Nel testo sulla Fascia Adriatica, quali paesi hanno decentrato le produzioni già dagli anni ’50 e ’60 del Novecento? Scrivili tutti.

● **Testo fornito**
════════
La Fascia Adriatica e il futuro del Mediterraneo
di Paolo Passaro
Gli attuali processi di mondializzazione dell’economia evidenziano
una marcata specializzazione della distribuzione internazionale
del lavoro e della produzione. Uno dei risvolti di tale situazione
è il graduale spostamento verso nazioni a più basso costo del
lavoro delle produzioni ad alto tasso di utilizzo della mano
d’opera (“labour intensive”). Già dagli anni ’50 e ’60 del
Novecento Francia, Germania, Gran Bretagna, Olanda, Svezia hanno
decentrato le produzioni del tessile, abbigliamento e calzature.
════════
● **Informazioni fornite**
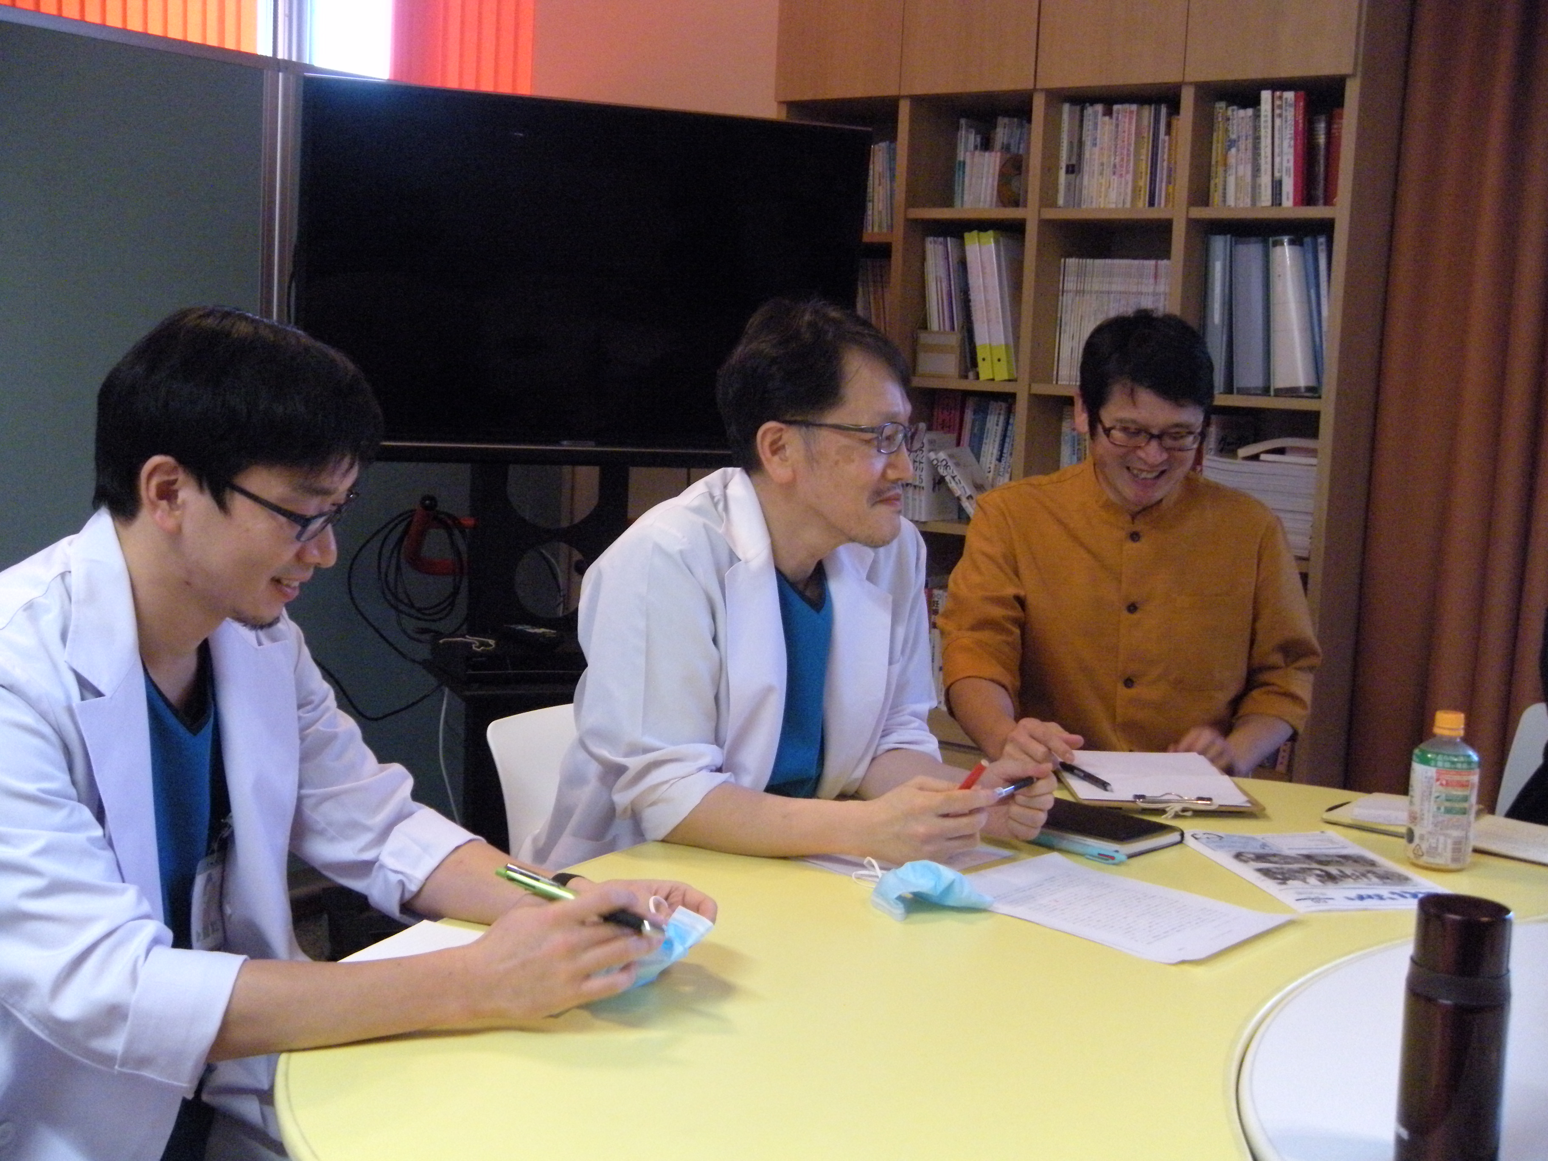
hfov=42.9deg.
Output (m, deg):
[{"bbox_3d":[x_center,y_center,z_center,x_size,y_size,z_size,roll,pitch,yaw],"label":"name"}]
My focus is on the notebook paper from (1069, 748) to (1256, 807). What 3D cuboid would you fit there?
[{"bbox_3d":[0.467,0.242,2.461,0.210,0.008,0.295,3,7,0],"label":"notebook paper"}]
════════
● **Risultato del compito**
Francia, Germania, Gran Bretagna, Olanda, Svezia